フレイルは、加齢に伴って身体的、精神・心理的、社会的な予備能力が低下し、健康障害を起こしやすくなった状態です。健常と要介護状態の中間に位置し、適切な運動、栄養、社会参加、口腔機能管理などによって改善し得る可逆性が重要です。
サルコペニアは、加齢や疾患に伴う骨格筋量の減少に、筋力低下または身体機能低下を伴う状態です。フレイルの身体的要素やロコモティブシンドロームに関連しますが、同義ではありません。

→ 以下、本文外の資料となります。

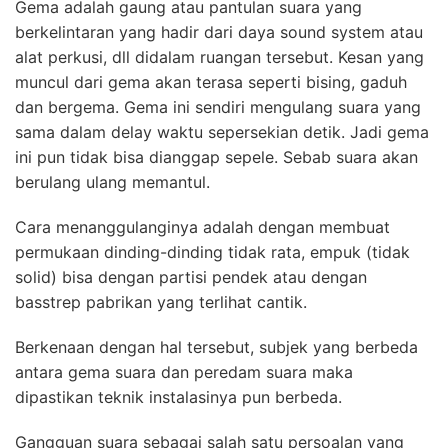
Gema adalah gaung atau pantulan suara yang
berkelintaran yang hadir dari daya sound system atau
alat perkusi, dll didalam ruangan tersebut. Kesan yang
muncul dari gema akan terasa seperti bising, gaduh
dan bergema. Gema ini sendiri mengulang suara yang
sama dalam delay waktu sepersekian detik. Jadi gema
ini pun tidak bisa dianggap sepele. Sebab suara akan
berulang ulang memantul.
Cara menanggulanginya adalah dengan membuat
permukaan dinding-dinding tidak rata, empuk (tidak
solid) bisa dengan partisi pendek atau dengan
basstrep pabrikan yang terlihat cantik.
Berkenaan dengan hal tersebut, subjek yang berbeda
antara gema suara dan peredam suara maka
dipastikan teknik instalasinya pun berbeda.
Gangguan suara sebagai salah satu persoalan yang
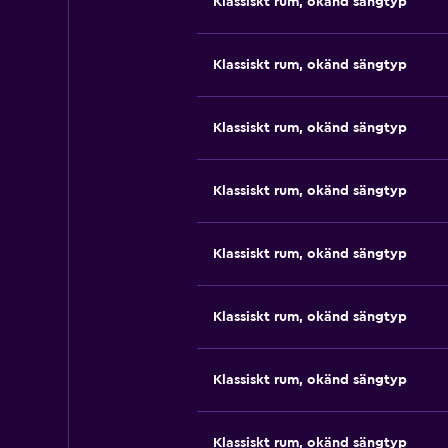
Klassiskt rum, okänd sängtyp
Klassiskt rum, okänd sängtyp
Klassiskt rum, okänd sängtyp
Klassiskt rum, okänd sängtyp
Klassiskt rum, okänd sängtyp
Klassiskt rum, okänd sängtyp
Klassiskt rum, okänd sängtyp
Klassiskt rum, okänd sängtyp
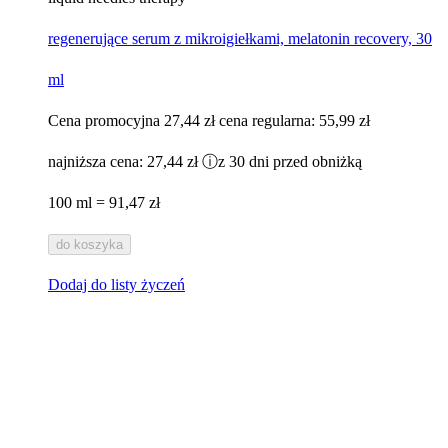
regenerujące serum z mikroigiełkami, melatonin recovery, 30
ml
Cena promocyjna
27,44 zł
cena regularna:
55,99 zł
najniższa cena:
27,44 zł
ⓘ
z 30 dni przed obniżką
100 ml = 91,47 zł
do koszyka
Dodaj do listy życzeń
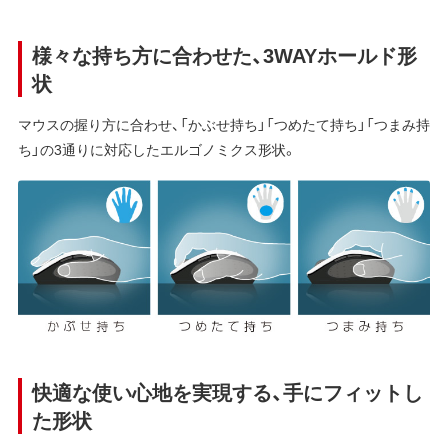
様々な持ち方に合わせた、3WAYホールド形
状
マウスの握り方に合わせ、「かぶせ持ち」「つめたて持ち」「つまみ持
ち」の3通りに対応したエルゴノミクス形状。
快適な使い心地を実現する、手にフィットし
た形状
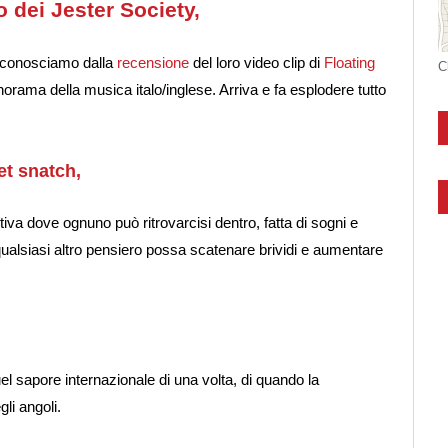
 dei Jester Society,
 conosciamo dalla
recensione
del loro video clip di
Floating
C
ama della musica italo/inglese. Arriva e fa esplodere tutto
et snatch,
va dove ognuno può ritrovarcisi dentro, fatta di sogni e
ualsiasi altro pensiero possa scatenare brividi e aumentare
el sapore internazionale di una volta, di quando la
li angoli.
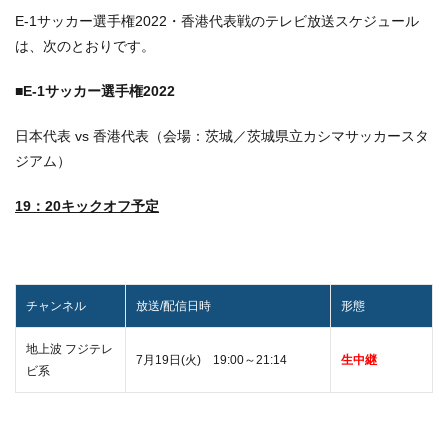
E-1サッカー選手権2022・香港代表戦のテレビ放送スケジュール
は、次のとおりです。
■E-1サッカー選手権2022
日本代表 vs 香港代表（会場：茨城／茨城県立カシマサッカースタ
ジアム）
19：20キックオフ予定
チャンネル
放送/配信日時
形態
地上波 フジテレ
7月19日(火) 19:00～21:14
生中継
ビ系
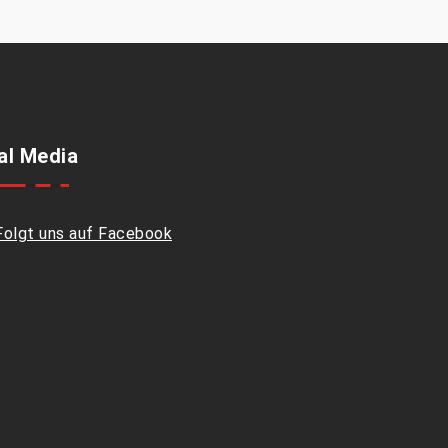
al Media
Folgt uns auf Facebook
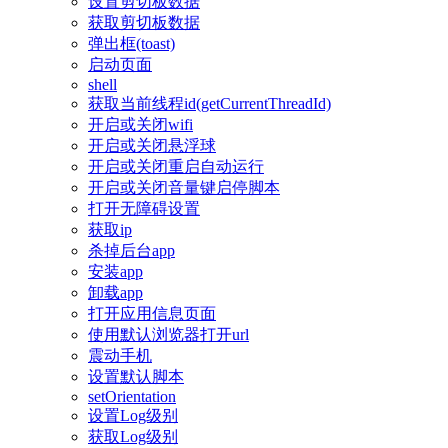
设置剪切板数据
获取剪切板数据
弹出框(toast)
启动页面
shell
获取当前线程id(getCurrentThreadId)
开启或关闭wifi
开启或关闭悬浮球
开启或关闭重启自动运行
开启或关闭音量键启停脚本
打开无障碍设置
获取ip
杀掉后台app
安装app
卸载app
打开应用信息页面
使用默认浏览器打开url
震动手机
设置默认脚本
setOrientation
设置Log级别
获取Log级别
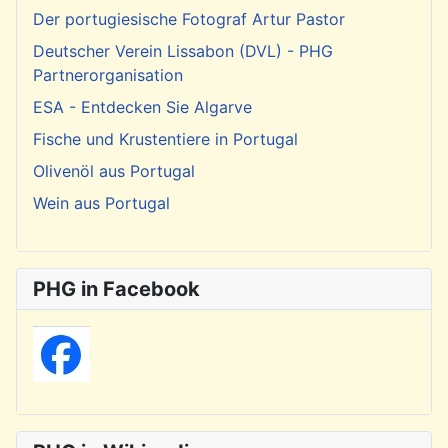
Der portugiesische Fotograf Artur Pastor
Deutscher Verein Lissabon (DVL) - PHG
Partnerorganisation
ESA - Entdecken Sie Algarve
Fische und Krustentiere in Portugal
Olivenöl aus Portugal
Wein aus Portugal
PHG in Facebook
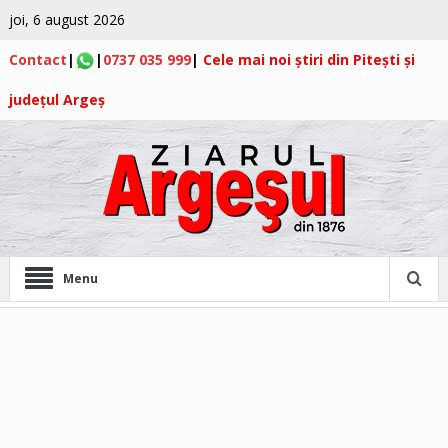
joi, 6 august 2026
Contact
|
|
0737 035 999
|
Cele mai noi știri din Pitești și
județul Argeș
Menu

したがって、①はロコモティブシンドローム、②はフレイルとなるdが正答です。
ひっかけポイント
ロコモは「移動機能」、サルコペニアは「筋量・筋力」、フレイルは「心身・社会を含む脆弱性」と整理します。
画像の確認
実画像では、概念①・②と名称を対応させる表があり、選択肢dで①がロコモティブシンドローム、②がフレイルと示されている。各説明の対象範囲と表中の名称が一致するため、dが正答であることを確認できる。
選択肢の確認
a.選択肢a(問題画像参照)
誤り。
問題画像上では、①フレイル、②サルコペニアの組合せです。移動機能低下を直接示す①はロコモティブシンドロームであり、心身全体の機能低下を示す②はフレイルです。
b.選択肢b(問題画像参照)
誤り。
問題画像上では、①フレイル、②ロコモティブシンドロームの組合せです。両者が逆です。ロコモは運動器による移動機能低下、フレイルは心身の予備能力低下を表します。
c.選択肢c(問題画像参照)
誤り。
問題画像上では、①サルコペニア、②ロコモティブシンドロームの組合せです。サルコペニアは筋量・筋力低下の概念であり、設問①の運動器全体による移動機能低下を表す用語ではありません。
d.選択肢d(問題画像参照)
正しい。
問題画像上では、①ロコモティブシンドローム、②フレイルの組合せです。設問の定義と一致します。
e.選択肢e(問題画像参照)
誤り。
問題画像上では、①ロコモティブシンドローム、②サルコペニアの組合せです。①は正しいですが、心身の機能が低下した状態である②はサルコペニアではなくフレイルです。
覚えるポイント
- ロコモティブシンドローム:運動器障害による移動機能低下。
- サルコペニア:筋量減少と筋力・身体機能低下。
- フレイル:身体・心理・社会を含む予備能力低下で、健常と要介護の中間。